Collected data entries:

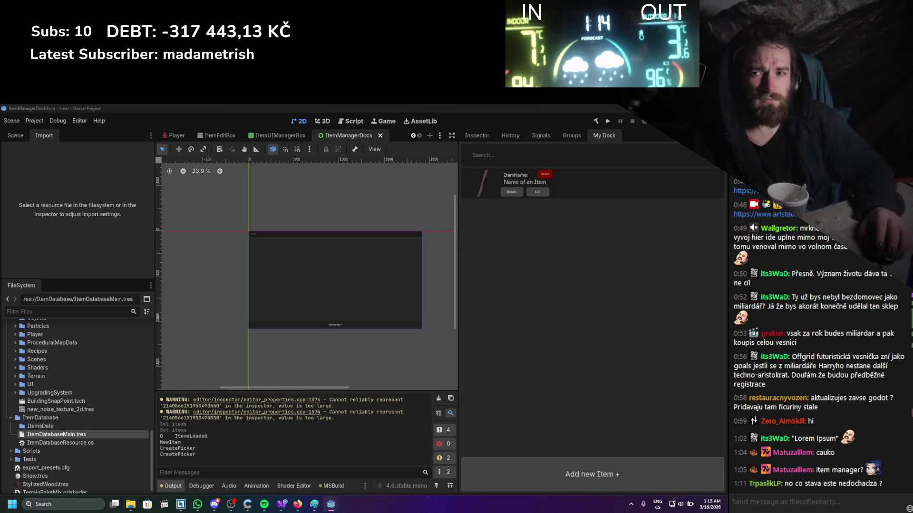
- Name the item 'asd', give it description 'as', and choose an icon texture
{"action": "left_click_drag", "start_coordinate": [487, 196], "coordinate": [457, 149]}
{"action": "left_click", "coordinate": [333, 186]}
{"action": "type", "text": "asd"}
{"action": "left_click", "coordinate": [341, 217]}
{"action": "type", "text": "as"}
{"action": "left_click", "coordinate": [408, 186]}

## Assigned task
Output all the records, word for word, with no pictures in the copy.

## Output
- Name the item 'asd', give it description 'as', and choose an icon texture
{"action": "left_click_drag", "start_coordinate": [487, 196], "coordinate": [457, 149]}
{"action": "left_click", "coordinate": [333, 186]}
{"action": "type", "text": "asd"}
{"action": "left_click", "coordinate": [341, 217]}
{"action": "type", "text": "as"}
{"action": "left_click", "coordinate": [408, 186]}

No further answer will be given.